Die Frage sei auch, was das Ministerium beabsichtige. Denn gebe es bundesweit Probleme beim Contact Tracing, sei dies ohnedies ein Fall, in dem die jetzige Regel reichen würde. Dann drohe eine Überlastung der Spitalsbetten. Wenn die neue Regel Sinn ergebe, dann, um in Gegenden mit starker lokaler Virusverbreitung Ausgangsregeln aufzustellen, meint Stöger. Denn bei Problemen in einem kleinen Ort würde die bisherige Spitalsklausel (ein Ort allein überlastet ja noch kein Spital) nicht greifen.
2 Vier Personen sind eine Versammlung – auch schon zu Hause.
Bisher konnte man gestützt auf das Epidemiegesetz Maßnahmen für Veranstaltungen setzen, bei denen es zum „Zusammenströmen größerer Menschenmengen“kommt. Künftig sollen bereits „Zusammenkünfte von zumindest vier Personen aus zumindest zwei Haushalten“als Veranstaltung gelten. Damit wolle man die Rechtslage konkretisieren, sagt das Ministerium. Tatsächlich findet sich bereits in Anschobers aktueller Covid-Verordnung ein Passus, laut dem nur noch Zusammenkünfte von nicht mehr als vier Personen aus maximal zwei Haushalten keine Veranstaltung darstellen. Das gilt aber nur für Treffen im Freien. Wohnungen sind laut der Verordnung zumindest tagsüber ganz unreglementiert (nachts soll man in seinem eigenen Zuhause sein).

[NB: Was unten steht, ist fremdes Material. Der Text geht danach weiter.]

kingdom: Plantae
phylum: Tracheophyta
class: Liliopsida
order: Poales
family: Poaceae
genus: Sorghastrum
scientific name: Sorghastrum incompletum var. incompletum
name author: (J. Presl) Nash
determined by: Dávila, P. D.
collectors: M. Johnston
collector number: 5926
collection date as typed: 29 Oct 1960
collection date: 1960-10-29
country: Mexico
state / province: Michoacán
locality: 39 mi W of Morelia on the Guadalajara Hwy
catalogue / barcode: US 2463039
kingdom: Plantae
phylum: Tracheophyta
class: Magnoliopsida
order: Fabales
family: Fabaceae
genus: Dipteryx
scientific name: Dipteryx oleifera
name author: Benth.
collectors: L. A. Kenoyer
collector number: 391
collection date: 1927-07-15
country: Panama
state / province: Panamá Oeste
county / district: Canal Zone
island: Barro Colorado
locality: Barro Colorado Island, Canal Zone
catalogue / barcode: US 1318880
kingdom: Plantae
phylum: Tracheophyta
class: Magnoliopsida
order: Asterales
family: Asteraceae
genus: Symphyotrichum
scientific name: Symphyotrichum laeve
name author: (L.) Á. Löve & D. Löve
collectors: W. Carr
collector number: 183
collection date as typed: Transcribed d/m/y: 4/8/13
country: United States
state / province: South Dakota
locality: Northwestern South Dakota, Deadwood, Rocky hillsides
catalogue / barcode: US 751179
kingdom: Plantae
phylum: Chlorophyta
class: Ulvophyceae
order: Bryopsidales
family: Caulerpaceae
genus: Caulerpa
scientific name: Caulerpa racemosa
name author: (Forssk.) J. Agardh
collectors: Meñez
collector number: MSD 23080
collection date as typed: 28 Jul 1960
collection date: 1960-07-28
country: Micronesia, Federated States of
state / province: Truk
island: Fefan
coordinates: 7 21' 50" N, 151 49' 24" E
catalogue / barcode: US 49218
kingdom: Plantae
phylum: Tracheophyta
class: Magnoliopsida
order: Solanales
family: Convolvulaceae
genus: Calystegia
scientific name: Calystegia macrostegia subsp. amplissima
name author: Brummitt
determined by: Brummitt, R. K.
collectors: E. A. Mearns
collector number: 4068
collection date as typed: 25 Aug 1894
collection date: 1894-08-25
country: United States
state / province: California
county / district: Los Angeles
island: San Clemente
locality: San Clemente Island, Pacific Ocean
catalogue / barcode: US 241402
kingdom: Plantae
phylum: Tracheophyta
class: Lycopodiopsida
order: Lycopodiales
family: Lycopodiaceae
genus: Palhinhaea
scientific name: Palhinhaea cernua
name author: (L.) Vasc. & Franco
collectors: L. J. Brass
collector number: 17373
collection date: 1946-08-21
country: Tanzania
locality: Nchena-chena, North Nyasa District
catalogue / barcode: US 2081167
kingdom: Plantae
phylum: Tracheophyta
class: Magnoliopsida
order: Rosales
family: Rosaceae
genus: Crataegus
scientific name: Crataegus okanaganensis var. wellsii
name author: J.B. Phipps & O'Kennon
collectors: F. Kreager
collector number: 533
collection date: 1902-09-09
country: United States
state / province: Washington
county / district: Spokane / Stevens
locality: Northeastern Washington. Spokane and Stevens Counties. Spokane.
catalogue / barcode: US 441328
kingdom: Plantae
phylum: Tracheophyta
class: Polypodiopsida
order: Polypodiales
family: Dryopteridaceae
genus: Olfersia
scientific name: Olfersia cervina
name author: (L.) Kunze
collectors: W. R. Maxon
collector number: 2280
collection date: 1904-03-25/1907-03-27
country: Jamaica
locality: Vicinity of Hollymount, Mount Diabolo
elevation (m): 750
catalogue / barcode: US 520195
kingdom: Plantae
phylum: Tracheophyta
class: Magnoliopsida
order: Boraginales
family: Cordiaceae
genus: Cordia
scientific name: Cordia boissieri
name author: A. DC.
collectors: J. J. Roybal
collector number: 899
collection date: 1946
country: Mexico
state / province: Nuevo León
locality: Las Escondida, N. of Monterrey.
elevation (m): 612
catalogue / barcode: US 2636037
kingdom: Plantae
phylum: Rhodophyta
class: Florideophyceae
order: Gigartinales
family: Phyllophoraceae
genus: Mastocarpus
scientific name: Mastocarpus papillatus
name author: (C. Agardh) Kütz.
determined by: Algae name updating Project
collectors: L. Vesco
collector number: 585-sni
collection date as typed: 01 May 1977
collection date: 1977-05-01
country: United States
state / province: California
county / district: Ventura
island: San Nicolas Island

Jurist Stöger begrüßt die „höchst überfällige“Klarstellung im Gesetz. Dadurch könne man nun per Verordnung auch für Privaträume leichter Vorgaben machen. Das Ministerium bestätigt diesen Plan. Kontrollen in Privatwohnungen will die Regierung nicht einführen. „Wenn aber dann plötzlich zehn Leute aus einer Wohnung herauskommen, könnte ein Polizist künftig eine Anzeige machen“, erklärt Stöger. Privatpartys zu unterbinden sei während einer Pandemie sinnvoll, meint der Medizinrechtsexperte. Und im Gegenzug könnte man dafür die Ausgehbeschränkungen fallen lassen.
FPÖ-Chef Norbert Hofer hat gegen die Regel hingegen Bedenken, die Neos fürchten eine Reglementierung von Familientreffen.
3 Eine Absicherung für Anschober – und ein Warnruf des Ministers.
Die neuen Versammlungs- und Ausgangsgesetze hätten für Anschober eine großen Vorteil: Sollte der VfGH gegen die bisher strittigen Verordnungen des Ministers Bedenken haben, könnte er unter Berufung auf die neuen Gesetze diese wieder rechtfertigen. So, wie eine weitere Neuerung im Epidemiegesetz nun klarstellen soll, dass die Abriegelung größerer Gebiete (zuletzt fast ganz Tirol) erlaubt ist.
Anschober selbst warnte am Donnerstag vor einer „alarmierenden Situation“. Man sei bezüglich der Coronazahlen in einer ähnlichen Situation wie im Oktober. SPÖ-Chefin Pamela Rendi-Wagner gab den „verfrühten Öffnungen der Bundesregierung“eine Mitschuld. Spannend wird, wie die Opposition sich bei Anschobers Novelle verhält: Man könnte sie im Bundesrat wochenlang blockieren.